Na vertigem do dia a dia ou no desinteresse por aquilo que devia prender a atenção de todos, muitos são ainda aqueles que não percebem a verdadeira importância deste poder com rosto, que condiciona, para o bem e para o mal, as nossas vidas. Claro que há bons e maus autarcas, boas e más decisões, municípios mais dinâmicos e outros que observam a passagem inexorável do tempo e as oportunidades perdidas, estruturas e serviços mais ou menos flexíveis. Mas a verdade é que quando as coisas apertam é com eles que podemos contar. Pagamos os nossos impostos para que isso aconteça. Absolutamente. Mas a verdade é que ao nível local a retribuição das nossas contribuições é muito maior do que ao nível nacional. Muitos são os casos em que os municípios se substituem ao tão poderoso quanto ineficiente Estado central. Quantos são os centros de saúde, as escolas ou até as polícias, que funcionariam se não fosse o apoio permanente dos municípios sem que legalmente tenham competência para tal ou a isso estejam obrigados? E ao nível do apoio social de emergência ou de acompanhamento continuado das situações de maior carência. Quem melhor e mais rapidamente do que os municípios o conseguirá fazer? E na cultura, e na proteção civil, e no desporto, e no apoio à deficiência, e na defesa e recuperação do património, e em tantos outros setores.

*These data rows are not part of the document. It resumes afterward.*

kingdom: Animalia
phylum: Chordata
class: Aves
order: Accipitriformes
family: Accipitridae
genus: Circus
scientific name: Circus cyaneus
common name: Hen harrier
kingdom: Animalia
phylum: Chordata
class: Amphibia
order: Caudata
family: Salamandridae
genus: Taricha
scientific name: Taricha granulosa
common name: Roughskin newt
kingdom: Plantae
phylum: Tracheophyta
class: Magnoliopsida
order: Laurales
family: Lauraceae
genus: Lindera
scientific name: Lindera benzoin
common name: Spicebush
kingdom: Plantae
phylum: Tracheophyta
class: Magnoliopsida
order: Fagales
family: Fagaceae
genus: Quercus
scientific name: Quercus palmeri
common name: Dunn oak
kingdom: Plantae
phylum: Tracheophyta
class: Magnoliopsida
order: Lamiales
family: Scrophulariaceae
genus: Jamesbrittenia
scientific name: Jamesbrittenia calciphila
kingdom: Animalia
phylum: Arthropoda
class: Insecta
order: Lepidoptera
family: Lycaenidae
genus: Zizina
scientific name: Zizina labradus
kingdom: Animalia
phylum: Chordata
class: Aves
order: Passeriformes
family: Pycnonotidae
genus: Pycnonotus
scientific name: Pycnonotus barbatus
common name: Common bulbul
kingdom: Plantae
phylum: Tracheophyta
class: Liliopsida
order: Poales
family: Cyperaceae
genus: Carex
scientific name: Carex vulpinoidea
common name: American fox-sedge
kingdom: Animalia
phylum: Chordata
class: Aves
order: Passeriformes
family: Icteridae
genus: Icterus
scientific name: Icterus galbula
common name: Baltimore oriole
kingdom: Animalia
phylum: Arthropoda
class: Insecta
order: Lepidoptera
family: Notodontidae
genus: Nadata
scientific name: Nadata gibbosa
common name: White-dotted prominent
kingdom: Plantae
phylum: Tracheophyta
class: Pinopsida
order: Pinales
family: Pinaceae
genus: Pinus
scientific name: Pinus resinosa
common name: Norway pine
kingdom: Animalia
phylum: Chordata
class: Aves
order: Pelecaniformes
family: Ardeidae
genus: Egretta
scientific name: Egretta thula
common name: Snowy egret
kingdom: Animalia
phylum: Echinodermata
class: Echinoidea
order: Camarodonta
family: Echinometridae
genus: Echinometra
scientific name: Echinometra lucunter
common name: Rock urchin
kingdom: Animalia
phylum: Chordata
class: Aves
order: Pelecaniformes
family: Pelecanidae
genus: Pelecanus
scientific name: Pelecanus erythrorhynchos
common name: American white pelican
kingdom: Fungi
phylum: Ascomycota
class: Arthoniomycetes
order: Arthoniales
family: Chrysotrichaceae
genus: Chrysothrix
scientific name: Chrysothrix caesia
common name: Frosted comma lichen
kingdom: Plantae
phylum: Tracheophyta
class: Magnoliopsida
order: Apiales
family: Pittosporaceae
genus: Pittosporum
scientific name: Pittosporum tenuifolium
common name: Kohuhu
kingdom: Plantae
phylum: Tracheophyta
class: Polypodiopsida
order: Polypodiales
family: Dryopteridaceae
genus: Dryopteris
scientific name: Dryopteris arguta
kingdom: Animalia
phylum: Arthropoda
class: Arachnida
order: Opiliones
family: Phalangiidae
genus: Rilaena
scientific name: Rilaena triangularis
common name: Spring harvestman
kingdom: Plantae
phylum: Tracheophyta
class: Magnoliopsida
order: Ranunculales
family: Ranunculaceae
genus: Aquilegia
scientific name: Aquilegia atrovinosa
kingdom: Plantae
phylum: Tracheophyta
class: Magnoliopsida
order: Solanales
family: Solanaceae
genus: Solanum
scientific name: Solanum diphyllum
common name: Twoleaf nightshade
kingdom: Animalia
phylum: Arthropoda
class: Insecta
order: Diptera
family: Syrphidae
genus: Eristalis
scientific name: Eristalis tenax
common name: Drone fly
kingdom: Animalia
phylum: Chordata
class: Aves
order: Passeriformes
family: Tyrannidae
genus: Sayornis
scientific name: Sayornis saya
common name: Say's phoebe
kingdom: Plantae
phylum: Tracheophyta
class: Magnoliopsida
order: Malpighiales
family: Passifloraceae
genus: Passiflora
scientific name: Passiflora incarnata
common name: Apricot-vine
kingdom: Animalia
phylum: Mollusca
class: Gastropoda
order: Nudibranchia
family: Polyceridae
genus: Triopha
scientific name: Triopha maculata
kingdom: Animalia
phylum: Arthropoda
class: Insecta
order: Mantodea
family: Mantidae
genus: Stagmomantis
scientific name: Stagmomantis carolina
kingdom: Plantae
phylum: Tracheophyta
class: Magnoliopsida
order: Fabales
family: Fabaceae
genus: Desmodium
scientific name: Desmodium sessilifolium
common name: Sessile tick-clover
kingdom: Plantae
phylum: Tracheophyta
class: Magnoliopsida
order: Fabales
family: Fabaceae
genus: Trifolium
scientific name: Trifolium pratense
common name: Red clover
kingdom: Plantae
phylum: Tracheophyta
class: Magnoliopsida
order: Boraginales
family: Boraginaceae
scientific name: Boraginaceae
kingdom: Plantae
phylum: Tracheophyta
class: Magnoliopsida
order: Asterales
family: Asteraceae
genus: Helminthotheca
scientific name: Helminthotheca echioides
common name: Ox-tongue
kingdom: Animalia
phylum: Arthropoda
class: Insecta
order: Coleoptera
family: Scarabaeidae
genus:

Vamos entrar num ano especialmente difícil em que a pandemia continuará a fazer os seus efeitos na saúde de cada um de nós, mas também nas consequências sociais de uma crise económica inevitável. Muitos são os programas desenhados para responder a esta crise embora, como também já vem sendo hábito, sejam mais os que ficam de fora ou aqueles a quem a ajuda já não chegará a tempo. Em 2021 teremos eleições autárquicas, razão pela qual os autarcas se vão querer esmerar na ajuda às populações. Todos agitam a bandeira da transparência na aplicação dos fundos e na gestão dos recursos disponíveis. Muitos se insurgem contra a “facilitação” das regras de contratação pública alegando que isso poderá constituir um convite à corrupção. Convinha saberem do que falam antes de disparar contra a honorabilidade de muitos decisores locais. Um euro investido por uma autarquia tem um retorno potencial para o cidadão incomparavelmente maior do que se o mesmo investimento for feito por um instituto público ou por uma direção geral de um qualquer ministério. Além de que, sendo a exposição pública muito maior, torna a possibilidade de verificação da correta aplicação dos fundos muito mais fácil. Num tempo em que a proximidade e a capacidade rápida de intervenção valem ouro, seria bom que aproveitássemos para começar a tão propagandeada reforma do Estado conferindo às autarquias as atribuições e os meios financeiros hoje nas mãos de estruturas do poder central que pouco fazem e muito atrapalham. Reforçando as primeiras e extinguindo para sempre as segundas.